- Work task
Please give back the listing below in full. Change nothing.

- Task data
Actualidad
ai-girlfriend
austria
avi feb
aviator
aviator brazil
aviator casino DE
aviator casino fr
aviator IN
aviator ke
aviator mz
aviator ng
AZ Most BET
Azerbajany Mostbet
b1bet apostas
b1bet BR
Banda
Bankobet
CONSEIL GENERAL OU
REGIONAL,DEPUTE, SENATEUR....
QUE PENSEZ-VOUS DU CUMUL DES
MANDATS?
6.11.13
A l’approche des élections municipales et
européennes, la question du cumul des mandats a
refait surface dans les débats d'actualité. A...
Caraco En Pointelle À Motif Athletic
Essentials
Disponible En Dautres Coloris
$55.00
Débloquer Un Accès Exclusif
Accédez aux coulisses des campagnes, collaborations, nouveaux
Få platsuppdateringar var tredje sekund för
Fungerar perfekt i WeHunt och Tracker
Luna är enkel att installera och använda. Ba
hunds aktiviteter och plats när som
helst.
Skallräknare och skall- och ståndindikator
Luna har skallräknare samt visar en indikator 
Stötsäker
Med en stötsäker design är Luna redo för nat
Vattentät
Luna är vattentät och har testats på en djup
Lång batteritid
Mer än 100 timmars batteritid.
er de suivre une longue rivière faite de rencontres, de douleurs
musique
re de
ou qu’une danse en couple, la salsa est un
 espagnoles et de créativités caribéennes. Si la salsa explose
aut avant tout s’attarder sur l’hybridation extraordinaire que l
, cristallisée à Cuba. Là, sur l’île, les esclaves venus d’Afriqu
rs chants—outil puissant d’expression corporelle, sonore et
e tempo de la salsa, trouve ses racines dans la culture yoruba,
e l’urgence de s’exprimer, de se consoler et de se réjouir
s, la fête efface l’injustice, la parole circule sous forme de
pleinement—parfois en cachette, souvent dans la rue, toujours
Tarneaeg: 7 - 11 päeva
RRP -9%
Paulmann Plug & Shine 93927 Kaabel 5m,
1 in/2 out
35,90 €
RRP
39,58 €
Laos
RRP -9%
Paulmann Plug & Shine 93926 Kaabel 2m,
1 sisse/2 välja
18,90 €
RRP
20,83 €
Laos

- Exercise solution
Actualidad
ai-girlfriend
austria
avi feb
aviator
aviator brazil
aviator casino DE
aviator casino fr
aviator IN
aviator ke
aviator mz
aviator ng
AZ Most BET
Azerbajany Mostbet
b1bet apostas
b1bet BR
Banda
Bankobet
CONSEIL GENERAL OU
REGIONAL,DEPUTE, SENATEUR....
QUE PENSEZ-VOUS DU CUMUL DES
MANDATS?
6.11.13
A l’approche des élections municipales et
européennes, la question du cumul des mandats a
refait surface dans les débats d'actualité. A...
Caraco En Pointelle À Motif Athletic
Essentials
Disponible En Dautres Coloris
$55.00
Débloquer Un Accès Exclusif
Accédez aux coulisses des campagnes, collaborations, nouveaux
Få platsuppdateringar var tredje sekund för
Fungerar perfekt i WeHunt och Tracker
Luna är enkel att installera och använda. Ba
hunds aktiviteter och plats när som
helst.
Skallräknare och skall- och ståndindikator
Luna har skallräknare samt visar en indikator 
Stötsäker
Med en stötsäker design är Luna redo för nat
Vattentät
Luna är vattentät och har testats på en djup
Lång batteritid
Mer än 100 timmars batteritid.
er de suivre une longue rivière faite de rencontres, de douleurs
musique
re de
ou qu’une danse en couple, la salsa est un
 espagnoles et de créativités caribéennes. Si la salsa explose
aut avant tout s’attarder sur l’hybridation extraordinaire que l
, cristallisée à Cuba. Là, sur l’île, les esclaves venus d’Afriqu
rs chants—outil puissant d’expression corporelle, sonore et
e tempo de la salsa, trouve ses racines dans la culture yoruba,
e l’urgence de s’exprimer, de se consoler et de se réjouir
s, la fête efface l’injustice, la parole circule sous forme de
pleinement—parfois en cachette, souvent dans la rue, toujours
Tarneaeg: 7 - 11 päeva
RRP -9%
Paulmann Plug & Shine 93927 Kaabel 5m,
1 in/2 out
35,90 €
RRP
39,58 €
Laos
RRP -9%
Paulmann Plug & Shine 93926 Kaabel 2m,
1 sisse/2 välja
18,90 €
RRP
20,83 €
Laos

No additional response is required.